Critical race theory — broadly, a focus on racial disparities as a fact of American life — is not explicitly taught in Virginia’s public schools or anywhere in American public schools. But Republicans nationwide have made it a boogeyman to excite racial divisions and get their base to the polls.
The conservative [Confederate] Heritage Foundation and other big right-wing donors have fueled the fire with what they call the “Great Parent Revolt of 2021.” They see this as a conservative response to what Heritage dubs “the radical tide of educators, nonprofits and federal education bureaucrats who are working to rewrite American history.”
In Florida, right-wing parents recently complained that fourth graders had to learn how to spell “isolation” and “quarantine.” The parents said those are “scary words.”

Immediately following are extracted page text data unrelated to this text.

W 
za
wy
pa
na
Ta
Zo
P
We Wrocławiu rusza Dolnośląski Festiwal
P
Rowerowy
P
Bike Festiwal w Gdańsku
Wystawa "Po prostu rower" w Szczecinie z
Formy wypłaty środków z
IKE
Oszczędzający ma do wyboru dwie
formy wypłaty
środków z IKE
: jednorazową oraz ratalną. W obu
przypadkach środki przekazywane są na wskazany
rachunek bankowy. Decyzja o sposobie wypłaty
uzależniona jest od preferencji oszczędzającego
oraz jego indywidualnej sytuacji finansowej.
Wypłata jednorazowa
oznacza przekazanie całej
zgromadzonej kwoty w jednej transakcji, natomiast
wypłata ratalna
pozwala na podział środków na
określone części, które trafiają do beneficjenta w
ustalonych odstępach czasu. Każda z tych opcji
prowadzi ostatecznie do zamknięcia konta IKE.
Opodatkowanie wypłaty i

Things have gotten so bad that the National School Boards Association pleaded with the Biden administration in a September letter to use federal law enforcement to protect school board members from threats of violence and other forms of bullying.
Polls show the big money coming from the right has resulted in the “Parents’ Rights” movement gaining traction among white voters.
But this movement is not about parents. It is about exciting the far-right base by stirring up racial division.
If it works, Republicans will have reason to continue down this dark path to winning elections.